Gonçalo M. Tavares
"No passeio, uma tampa de ferro fora do sítio por pouco não lhe provocara uma queda. Calvino parou e olhou lá para dentro: canalizações várias, em trajectórias circulares e outras, como se alguém tivesse construído um percurso desportivo para a água se divertir antes de se tornar apenas útil nas torneiras.
Lembrou-se logo da relação que um certo homem tinha com os buracos.
Tal homem olhava primeiro para cima e depois para dois lados confirmando que não havia nenhum perigo.
Depois sim, completamente seguro, deixava-se cair."
Lembrou-se logo da relação que um certo homem tinha com os buracos.
Tal homem olhava primeiro para cima e depois para dois lados confirmando que não havia nenhum perigo.
Depois sim, completamente seguro, deixava-se cair."
Gonçalo M. Tavares - O Senhor Calvino
Gonçalo M. Tavares, um dos escritores portugueses de nova geração. Acabei de o descobrir. Ou melhor, não a ele, cuja fotografia já tinha visto, com quem já me tinha cruzado na rua e sobre quem Eduardo Prado Coelho se farta de escrever, mas à sua escrita. Verdade seja dita, a fama, pelo menos entre os meios literatos portugueses, precede-o. Mas não há melhor cartão de visita que a própria produção escrita do autor. E deixem-me que vos diga... esta escrita é deslumbrante. Ofereceram-me recentemente O Senhor Calvino, o livro mais recente da colecção O Bairro, que é uma colecção onde Tavares escreve livremente algo parecido a contos, levemente inspirados por personagens históricas e onde dá largas à sua prodigiosa imaginação. O Senhor Calvino tem 71 páginas, onde a prosa do autor é entrecortada por ilustrações simples e intrigantes de Rachel Caiano. A simbiose entre a escrita e o desenho é interessante, porque aquilo que melhor caracteriza Gonçalo M. Tavares é a sua notável mestria em nos conduzir ironicamente até ao absurdo. E esse absurdo, a espaços colado a uma espécie de surrealismo, é muito bem complementado pela simplicidade de traços de Rachel Caiano. É impossível pegar no livro e não ceder quase imediatamente à tentação de o ler de seguida, até porque páginas escritas deve ter pouco mais de 50. A leitura torna-se tão aditiva que dá imediatamente vontade de ir comprar os outros 17 livros que o jovem escritor (nascido em 1970) escreveu em menos de 5 (!) anos!
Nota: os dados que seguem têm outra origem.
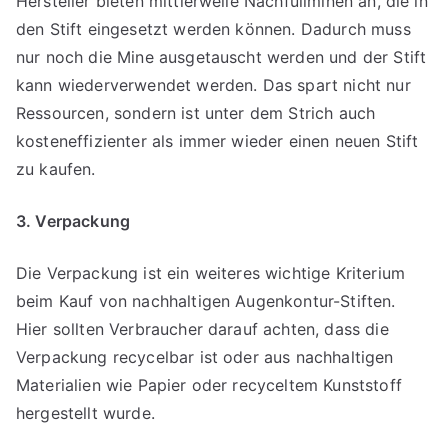
Hersteller bieten mittlerweile Nachfüllminen an, die in
den Stift eingesetzt werden können. Dadurch muss
nur noch die Mine ausgetauscht werden und der Stift
kann wiederverwendet werden. Das spart nicht nur
Ressourcen, sondern ist unter dem Strich auch
kosteneffizienter als immer wieder einen neuen Stift
zu kaufen.
3. Verpackung
Die Verpackung ist ein weiteres wichtige Kriterium
beim Kauf von nachhaltigen Augenkontur-Stiften.
Hier sollten Verbraucher darauf achten, dass die
Verpackung recycelbar ist oder aus nachhaltigen
Materialien wie Papier oder recyceltem Kunststoff
hergestellt wurde.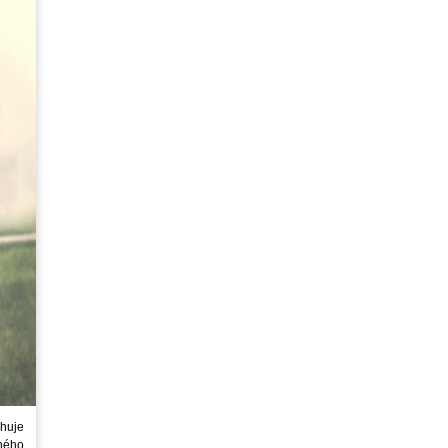
huje
ného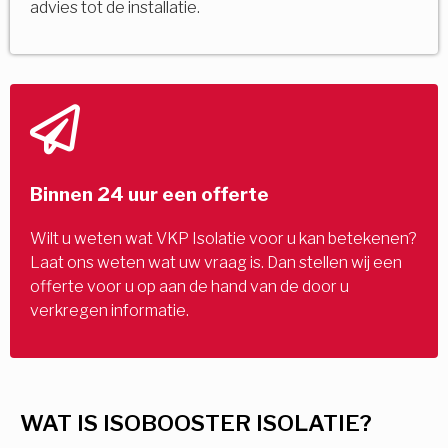
advies tot de installatie.
Binnen 24 uur een offerte
Wilt u weten wat VKP Isolatie voor u kan betekenen?
Laat ons weten wat uw vraag is. Dan stellen wij een
offerte voor u op aan de hand van de door u
verkregen informatie.
WAT IS ISOBOOSTER ISOLATIE?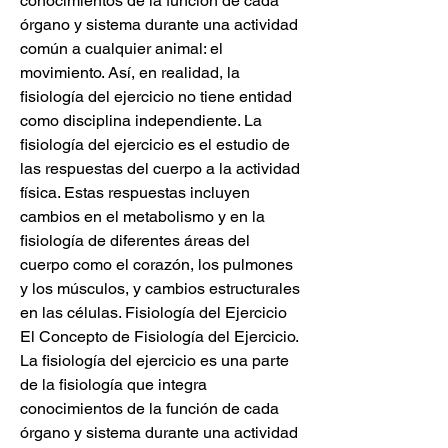
conocimientos de la función de cada 
órgano y sistema durante una actividad 
común a cualquier animal: el 
movimiento. Así, en realidad, la 
fisiología del ejercicio no tiene entidad 
como disciplina independiente. La 
fisiología del ejercicio es el estudio de 
las respuestas del cuerpo a la actividad 
física. Estas respuestas incluyen 
cambios en el metabolismo y en la 
fisiología de diferentes áreas del 
cuerpo como el corazón, los pulmones 
y los músculos, y cambios estructurales 
en las células. Fisiología del Ejercicio 
El Concepto de Fisiología del Ejercicio. 
La fisiología del ejercicio es una parte 
de la fisiología que integra 
conocimientos de la función de cada 
órgano y sistema durante una actividad 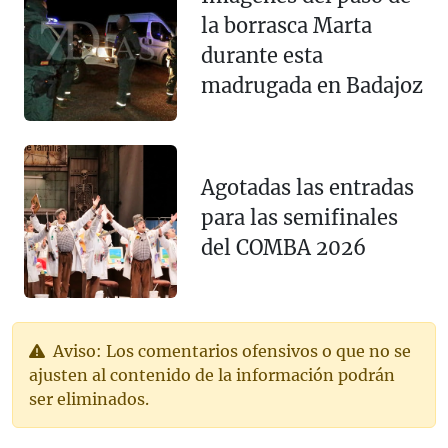
la borrasca Marta
durante esta
madrugada en Badajoz
Agotadas las entradas
para las semifinales
del COMBA 2026
Aviso: Los comentarios ofensivos o que no se
ajusten al contenido de la información podrán
ser eliminados.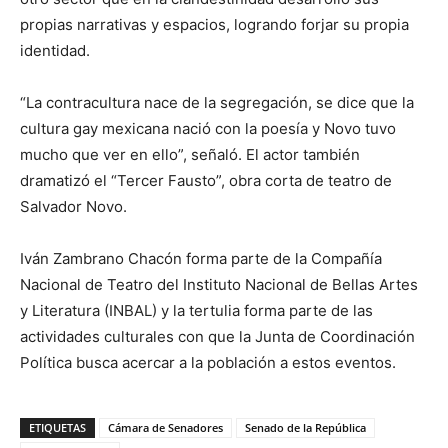
propias narrativas y espacios, logrando forjar su propia
identidad.
“La contracultura nace de la segregación, se dice que la
cultura gay mexicana nació con la poesía y Novo tuvo
mucho que ver en ello”, señaló. El actor también
dramatizó el “Tercer Fausto”, obra corta de teatro de
Salvador Novo.
Iván Zambrano Chacón forma parte de la Compañía
Nacional de Teatro del Instituto Nacional de Bellas Artes
y Literatura (INBAL) y la tertulia forma parte de las
actividades culturales con que la Junta de Coordinación
Política busca acercar a la población a estos eventos.
ETIQUETAS
Cámara de Senadores
Senado de la República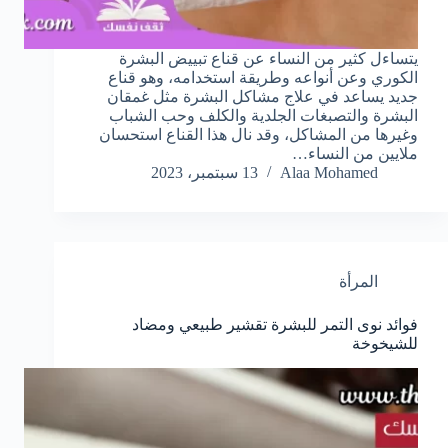
يتساءل كثير من النساء عن قناع تبييض البشرة
الكوري وعن أنواعه وطريقة استخدامه، وهو قناع
جديد يساعد في علاج مشاكل البشرة مثل غمقان
البشرة والتصبغات الجلدية والكلف وحب الشباب
وغيرها من المشاكل، وقد نال هذا القناع استحسان
ملايين من النساء…
Alaa Mohamed
13 سبتمبر، 2023
المرأة
فوائد نوى التمر للبشرة تقشير طبيعي ومضاد
للشيخوخة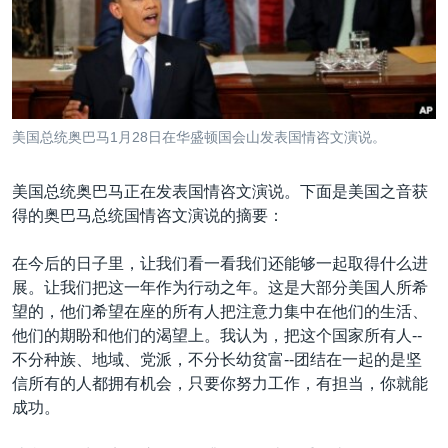
VOA视频
欧洲
科教·文娱·体健
白宫要闻
转
到
VOA今日焦点
非洲
军事
国会报道
检
中文广播
美洲
劳工
美中关系
索
全球议题
环境
美国建国250周年
关注我们
美国总统奥巴马1月28日在华盛顿国会山发表国情咨文演说。
埃博拉疫情
美国之音专访
美国总统奥巴马正在发表国情咨文演说。下面是美国之音获
得的奥巴马总统国情咨文演说的摘要：
重要讲话与声明
台海两岸关系
在今后的日子里，让我们看一看我们还能够一起取得什么进
其他语言网站
展。让我们把这一年作为行动之年。这是大部分美国人所希
南中国海争端
望的，他们希望在座的所有人把注意力集中在他们的生活、
关注西藏
他们的期盼和他们的渴望上。我认为，把这个国家所有人--
不分种族、地域、党派，不分长幼贫富--团结在一起的是坚
关注新疆
信所有的人都拥有机会，只要你努力工作，有担当，你就能
GEN Z 看美国
成功。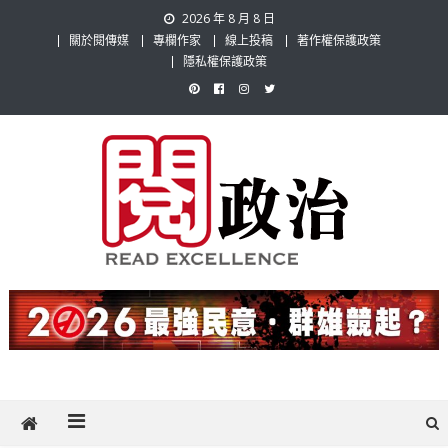
Skip
2026 年 8 月 8 日
to
關於閱傳媒
專欄作家
線上投稿
著作權保護政策
content
隱私權保護政策
閱政治 Read Gov News
任何事，談對的事；任何觀點，說出自己的觀點！政治不僅是全民話
題，也要專業評論，閱政治與多元的政治評論家與專欄作家邀稿合作，
讓讀者有最多元和專業的選擇。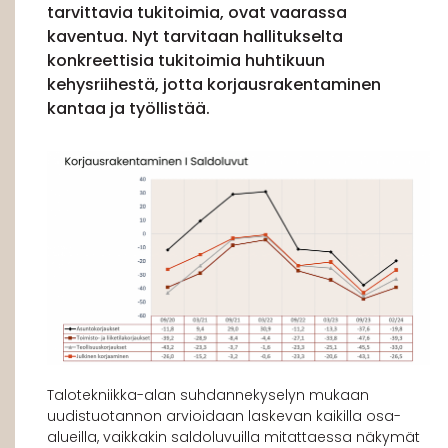
tarvittavia tukitoimia, ovat vaarassa
kaventua. Nyt tarvitaan hallitukselta
konkreettisia tukitoimia huhtikuun
kehysriihestä, jotta korjausrakentaminen
kantaa ja työllistää.
Talotekniikka-alan suhdannekyselyn mukaan
uudistuotannon arvioidaan laskevan kaikilla osa-
alueilla, vaikkakin saldoluvuilla mitattaessa näkymät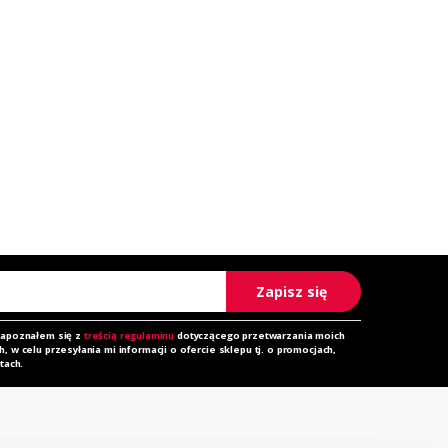
Zapisz się
zapoznałem się z
treścią regulaminu
dotyczącego przetwarzania moich
 w celu przesyłania mi informacji o ofercie sklepu tj. o promocjach,
tach.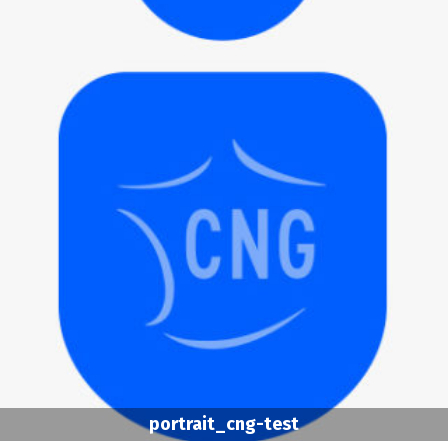
portrait_cng-test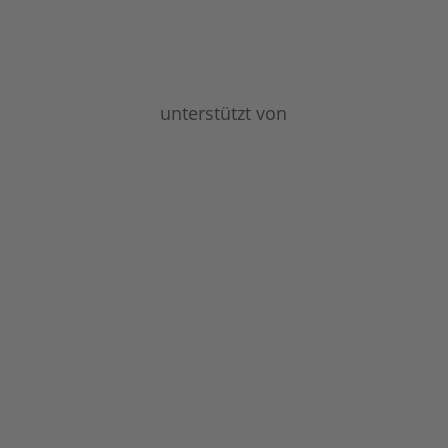
unterstützt von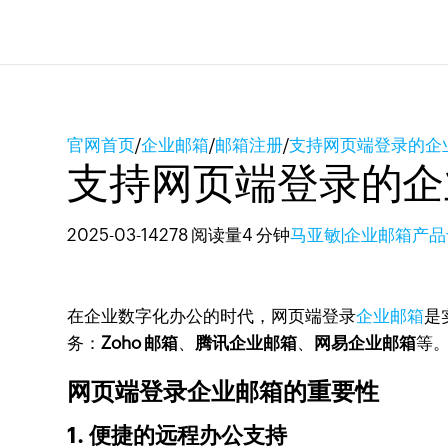
官网首页
/
企业邮箱
/
邮箱注册
/
支持网页端登录的企
支持网页端登录的企
2025-03-14
278 阅读量
4 分钟
马亚敏|企业邮箱产
在企业数字化办公的时代，网页端登录
企业邮箱
是
务：
Zoho 邮箱
、
腾讯企业邮箱
、
网易企业邮箱
等
网页端登录企业邮箱的重要性
1. 便捷的远程办公支持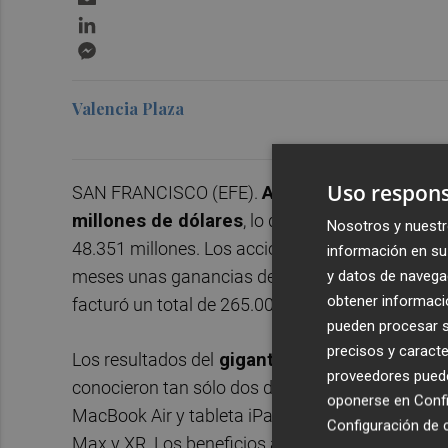
LinkedIn
Messenger
Valencia Plaza
Uso respons
SAN FRANCISCO (EFE).
Apple cerró su ejerci
millones de dólares
, lo que representa un inc
Nosotros y nuestr
48.351 millones. Los accionistas de la empresa
información en su 
meses unas ganancias de 11,91 dólares por título,
y datos de navega
obtener informació
facturó un total de 265.000 millones de dólares,
pueden procesar su
precisos y caracte
Los resultados del
gigante tecnológico con se
proveedores pueden
conocieron tan sólo dos días después de la pre
oponerse en
Confi
MacBook Air y tableta iPad, y en el mismo trime
Configuración de 
Max y XR. Los beneficios antes de impuestos en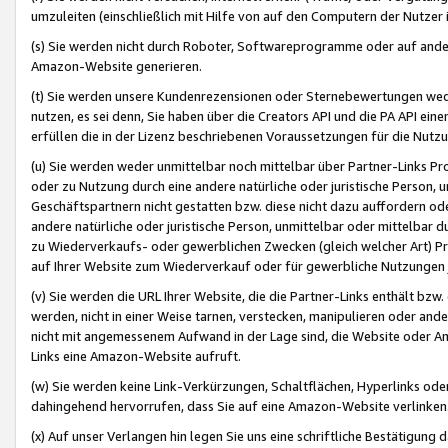
umzuleiten (einschließlich mit Hilfe von auf den Computern der Nutzer i
(s) Sie werden nicht durch Roboter, Softwareprogramme oder auf andere
Amazon-Website generieren.
(t) Sie werden unsere Kundenrezensionen oder Sternebewertungen wed
nutzen, es sei denn, Sie haben über die Creators API und die PA API e
erfüllen die in der Lizenz beschriebenen Voraussetzungen für die Nutzu
(u) Sie werden weder unmittelbar noch mittelbar über Partner-Links P
oder zu Nutzung durch eine andere natürliche oder juristische Person,
Geschäftspartnern nicht gestatten bzw. diese nicht dazu auffordern od
andere natürliche oder juristische Person, unmittelbar oder mittelbar
zu Wiederverkaufs- oder gewerblichen Zwecken (gleich welcher Art) 
auf Ihrer Website zum Wiederverkauf oder für gewerbliche Nutzungen 
(v) Sie werden die URL Ihrer Website, die die Partner-Links enthält b
werden, nicht in einer Weise tarnen, verstecken, manipulieren oder and
nicht mit angemessenem Aufwand in der Lage sind, die Website oder A
Links eine Amazon-Website aufruft.
(w) Sie werden keine Link-Verkürzungen, Schaltflächen, Hyperlinks ode
dahingehend hervorrufen, dass Sie auf eine Amazon-Website verlinken
(x) Auf unser Verlangen hin legen Sie uns eine schriftliche Bestätigung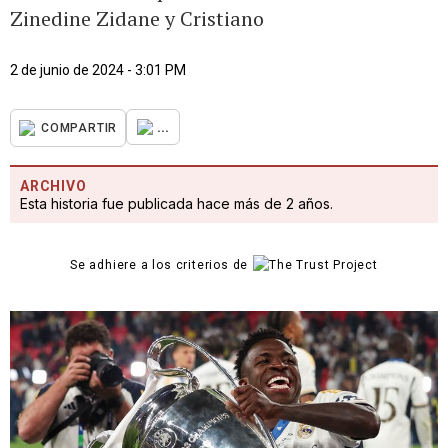
Zinedine Zidane y Cristiano
2 de junio de 2024 - 3:01 PM
...
COMPARTIR
ARCHIVO
Esta historia fue publicada hace más de 2 años.
Se adhiere a los criterios de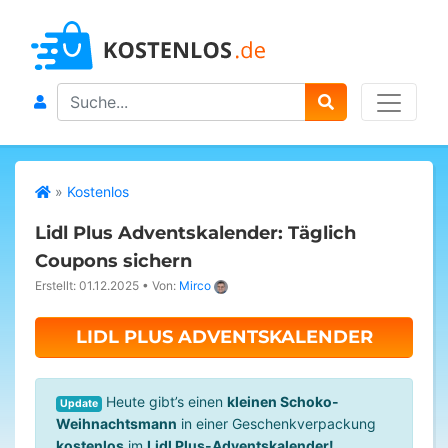
Search
»
Kostenlos
Lidl Plus Adventskalender: Täglich
Coupons sichern
Erstellt: 01.12.2025
•
Von:
Mirco
LIDL PLUS ADVENTSKALENDER
Heute gibt’s einen
kleinen Schoko-
Update
Weihnachtsmann
in einer Geschenkverpackung
kostenlos
im
Lidl Plus-Adventskalender!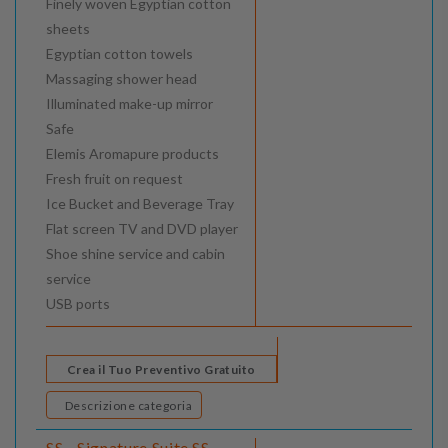
Finely woven Egyptian cotton
sheets
Egyptian cotton towels
Massaging shower head
Illuminated make-up mirror
Safe
Elemis Aromapure products
Fresh fruit on request
Ice Bucket and Beverage Tray
Flat screen TV and DVD player
Shoe shine service and cabin
service
USB ports
Crea il Tuo Preventivo Gratuito
Descrizione categoria
SS - Signature Suite SS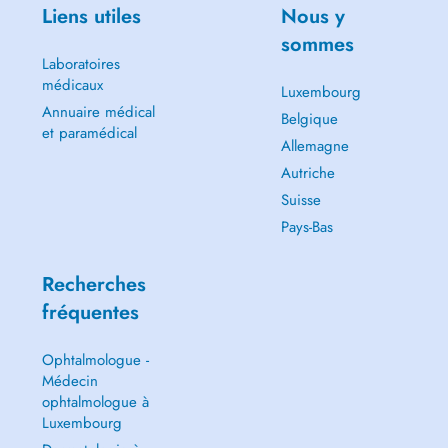
Liens utiles
Nous y
sommes
Laboratoires
médicaux
Luxembourg
Annuaire médical
Belgique
et paramédical
Allemagne
Autriche
Suisse
Pays-Bas
Recherches
fréquentes
Ophtalmologue -
Médecin
ophtalmologue à
Luxembourg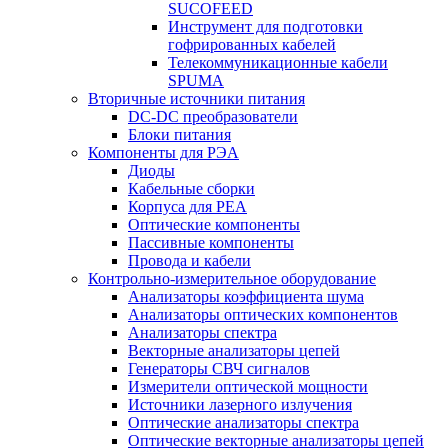
SUCOFEED
Инструмент для подготовки
гофрированных кабелей
Телекоммуникационные кабели
SPUMA
Вторичные источники питания
DC-DC преобразователи
Блоки питания
Компоненты для РЭА
Диоды
Кабельные сборки
Корпуса для РЕА
Оптические компоненты
Пассивные компоненты
Провода и кабели
Контрольно-измерительное оборудование
Анализаторы коэффициента шума
Анализаторы оптических компонентов
Анализаторы спектра
Векторные анализаторы цепей
Генераторы СВЧ сигналов
Измерители оптической мощности
Источники лазерного излучения
Оптические анализаторы спектра
Оптические векторные анализаторы цепей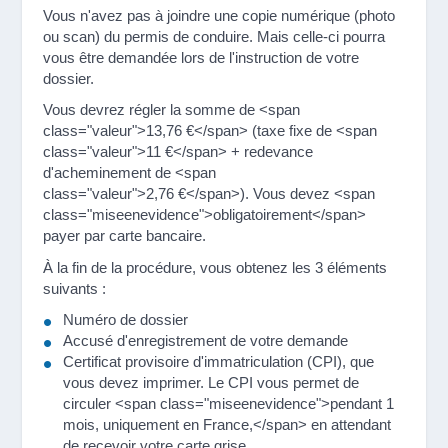
Vous n'avez pas à joindre une copie numérique (photo
ou scan) du permis de conduire. Mais celle-ci pourra
vous être demandée lors de l'instruction de votre
dossier.
Vous devrez régler la somme de <span
class="valeur">13,76 €</span> (taxe fixe de <span
class="valeur">11 €</span> + redevance
d'acheminement de <span
class="valeur">2,76 €</span>). Vous devez <span
class="miseenevidence">obligatoirement</span>
payer par carte bancaire.
À la fin de la procédure, vous obtenez les 3 éléments
suivants :
Numéro de dossier
Accusé d'enregistrement de votre demande
Certificat provisoire d'immatriculation (CPI), que
vous devez imprimer. Le CPI vous permet de
circuler <span class="miseenevidence">pendant 1
mois, uniquement en France,</span> en attendant
de recevoir votre carte grise.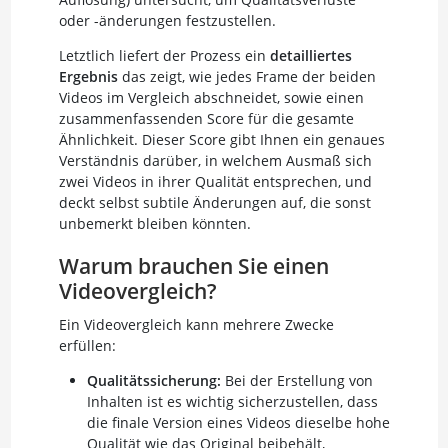
oder -änderungen festzustellen.
Letztlich liefert der Prozess ein
detailliertes
Ergebnis
das zeigt, wie jedes Frame der beiden
Videos im Vergleich abschneidet, sowie einen
zusammenfassenden Score für die gesamte
Ähnlichkeit. Dieser Score gibt Ihnen ein genaues
Verständnis darüber, in welchem Ausmaß sich
zwei Videos in ihrer Qualität entsprechen, und
deckt selbst subtile Änderungen auf, die sonst
unbemerkt bleiben könnten.
Warum brauchen Sie einen
Videovergleich?
Ein Videovergleich kann mehrere Zwecke
erfüllen:
Qualitätssicherung:
Bei der Erstellung von
Inhalten ist es wichtig sicherzustellen, dass
die finale Version eines Videos dieselbe hohe
Qualität wie das Original beibehält,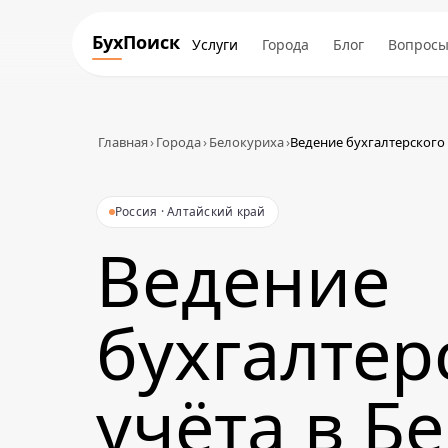
БухПоиск
Услуги
Города
Блог
Вопрос
Главная
›
Города
›
Белокуриха
›
Ведение бухгалтерского
Россия · Алтайский край
Ведение
бухгалтер
учёта в Б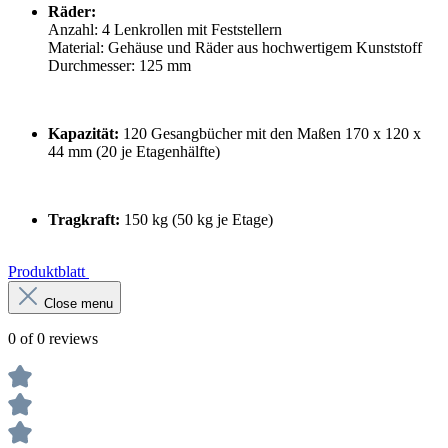
Räder:
Anzahl: 4 Lenkrollen mit Feststellern
Material: Gehäuse und Räder aus hochwertigem Kunststoff
Durchmesser: 125 mm
Kapazität:
120 Gesangbücher mit den Maßen 170 x 120 x
44 mm (20 je Etagenhälfte)
Tragkraft:
150 kg (50 kg je Etage)
Produktblatt
Close menu
0 of 0 reviews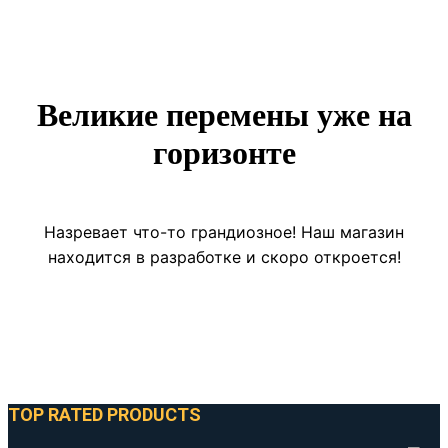
Великие перемены уже на
горизонте
Назревает что-то грандиозное! Наш магазин
находится в разработке и скоро откроется!
TOP RATED PRODUCTS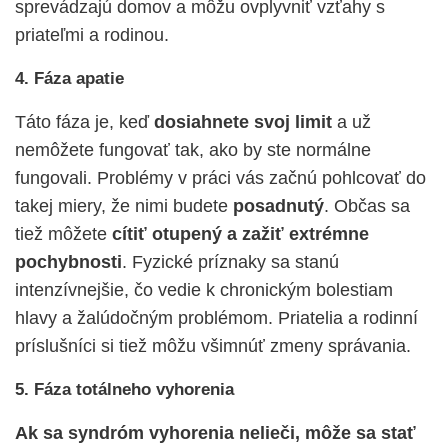
sprevádzajú domov a môžu ovplyvniť vzťahy s
priateľmi a rodinou.
4. Fáza apatie
Táto fáza je, keď
dosiahnete svoj limit
a už
nemôžete fungovať tak, ako by ste normálne
fungovali. Problémy v práci vás začnú pohlcovať do
takej miery, že nimi budete
posadnutý
. Občas sa
tiež môžete
cítiť otupený a zažiť extrémne
pochybnosti
. Fyzické príznaky sa stanú
intenzívnejšie, čo vedie k chronickým bolestiam
hlavy a žalúdočným problémom. Priatelia a rodinní
príslušníci si tiež môžu všimnúť zmeny správania.
5. Fáza totálneho vyhorenia
Ak sa syndróm vyhorenia nelieči, môže sa stať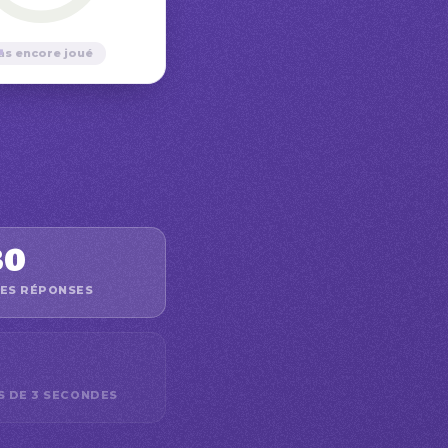
—
as encore joué
30
ES RÉPONSES
S DE 3 SECONDES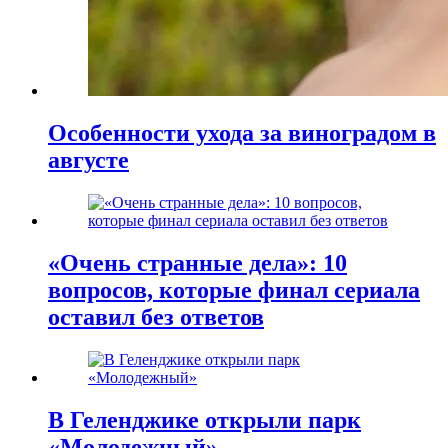
Особенности ухода за виноградом в
августе
«Очень странные дела»: 10
вопросов, которые финал сериала
оставил без ответов
В Геленджике открыли парк
«Молодежный»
Há algo de diferente na escrita de Tavares, embora eu ainda não consiga propriamente dizer o quê. Tenho dificuldade em encaixá-lo perfeitamente nas categorias que conheço. É uma escrita que talvez seja mais para ser lida, simplesmente fruída, que pensada. No entanto, há momentos de pura e simples estupefacção que nos obrigam mesmo a parar por um pouco, e reflectir. É que este escritor sabe manipular as nossas expectativas sobre aquilo que pensamos irá logicamente seguir-se em termos de acção para depois, num volte-face repentino... touché! Acontece exactamente o contrário e cai-nos o queixo. É um autor que gosta muito de repetições. As descrições são por vezes minuciosas na sua ironia. Os jogos de palavras são constantes. Esta ironia é por vezes fina, por vezes cruel. Mas deixa-nos sempre ansiosos por mais. Ainda não sei bem o que dizer deste Gonçalo M. Tavares. Tem o mesmo primeiro nome que eu. Gabo-lhe a inteligência, o sentido de humor e a aptidão para a escrita. Pergunto-me se escrevendo a um ritmo tão alucinante, tudo o que escreverá será igualmente tão delicioso. Não tenciono esperar muito para descobrir. Quanto a vocês, corram. Não vá algum de vós morrer brevemente e deixar escapar a oportunidade de fruir de uma leitura deste gabarito.